Retrospective: Escape From Monkey Island
"I've got hands to kiss, and babies to shake."
I absolutely, categorically do not understand what everyone has against Escape From Monkey Island. While I admit I had been horribly wrong about The Curse Of Monkey Island, everyone else is entirely wrong about the fourth game in the series, and it's time for this mad prejudice to come to an end.
And there's no better time to do this than now, because this 11-year-old game is in fact currently incredibly topical. I know of no other game thats central motif is openly mocking Rupert Murdoch and his attempts to buy everything in the world. Well, I guess we can't say that for sure. Perhaps they were spoofing some other rich Australian grump who tries to take over everything he encounters.
It is unjust - simply awful - that this game is so weirdly dismissed, even hated, by fans of Monkey Island. Because despite (and even with) the 3D this is an absolutely stunning adventure game. It's one of the funniest, most involved, and downright strange in all of LucasArts' collection, and you - yes YOU - are a fool for the way you've been pretending you don't like it for all these years.
There's a reason why it's so funny. Escape is written, designed and project-led by Sean Clark and Mike Stemmle. Not the most famous names in game design, until someone points out to you that it was the same double-act that wrote and created Sam & Max: Hit The Road. Indeed - those behind an adventure game that you celebrate beyond reason also made the game you've claimed was an insult to the Monkey Island name, and now you're looking a bit silly, eh?

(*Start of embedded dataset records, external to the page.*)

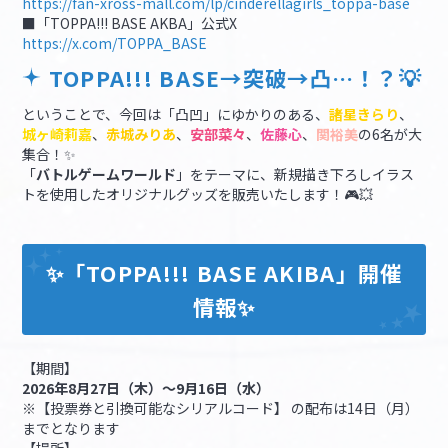
https://fan-xross-mall.com/lp/cinderellagirls_toppa-base
■「TOPPA!!! BASE AKBA」公式X
https://x.com/TOPPA_BASE
TOPPA!!! BASE→突破→凸…！？💡
ということで、今回は「凸凹」にゆかりのある、
諸星きらり
、
城ヶ崎莉嘉
、
赤城みりあ
、
安部菜々
、
佐藤心
、
関裕美
の6名が大
集合！✨
「
バトルゲームワールド
」をテーマに、新規描き下ろしイラス
トを使用したオリジナルグッズを販売いたします！🎮💥
✨「TOPPA!!! BASE AKIBA」開催
情報✨
【期間】
2026年8月27日（木）～9月16日（水）
※【投票券と引換可能なシリアルコード】 の配布は14日（月）
までとなります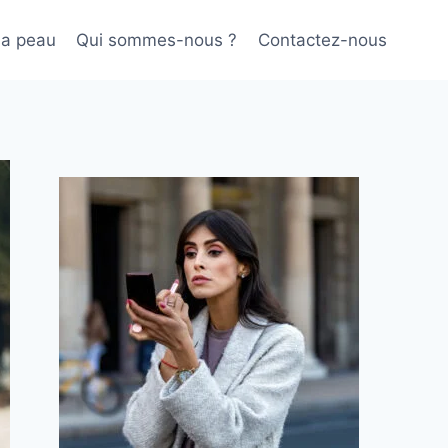
sa peau
Qui sommes-nous ?
Contactez-nous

Everything is here. A story involving Guybrush travelling around the increasingly poorly titled Tri-Island district, solving elaborate chains of puzzles in order to move on to the next enormous location. Elaine needs your help, Le Chuck is causing trouble, there's Otis, Carla, Murray, the Voodoo Lady, insult fights, Stan (who even in 3D wears a shirt whose pattern doesn't move as he does), and the second highest number of monkeys I've ever seen. Yes, Ron Gilbert and Tim Schafer had nothing to do with it, but you know what - it doesn't suffer for that at all.
The humour is just wonderful. It's certainly a damn sight funnier than the first and third games in the series, making me laugh out loud a remarkable number of times. It's a game that understands the basics, such as: ducks are funny animals. And the complicated, like... okay - there's nothing complicated. But there's a lot that's clever.
We may be a little far on from the O.J. trial over a decade since the game came out, but "If the nose fits, you must acquit," still gets a laugh out of me. And no one in the world could have written a better line in response to trying to pick up a skull from an underground chamber: "I've already got a skull."
Some of the references have dated, or perhaps more frequently been done too often by others since. So while Starbuccaneers is a funny name for a pirate coffee shop, a decade of Starbucks spoofs have tainted it slightly. (Although I'll defend "Cap'n-ccino" to the death. And I can't help but enjoy "Starbuccaneer's iced groggaccino".)
But the overall story entirely holds up. This mysterious rich Australian, by the name of Ozzy Mandrill, is buying up all the establishments on Melee and the surrounding islands, and converting them into tourist-friendly, pirate-themed but pirate-free modern monstrosities. Pirates are being rehabilitated, grog-selling venues are vanishing, and novelty gift shops are appearing everywhere. The very pirate way of life is being threatened in the face of capitalism and corporations.
Meanwhile, a new man in town by the name of Charles L. Charles is threatening to defeat Elaine as Governor of Melee Island. And this is handled brilliantly. The lack of an attempt to disguise that this will obviously turn out to be Le Chuck is so pleasingly delivered, without resorting to his pulling back his beard and winking at the camera. Instead his pitifully obvious name, along with Guybrush's remark that he smells like a rotting corpse when first meeting him, makes the eventual reveal a fantastically sarcastic moment. Supporting characters look pityingly at Guybrush and mention how heavy-handed the foreshadowing had been.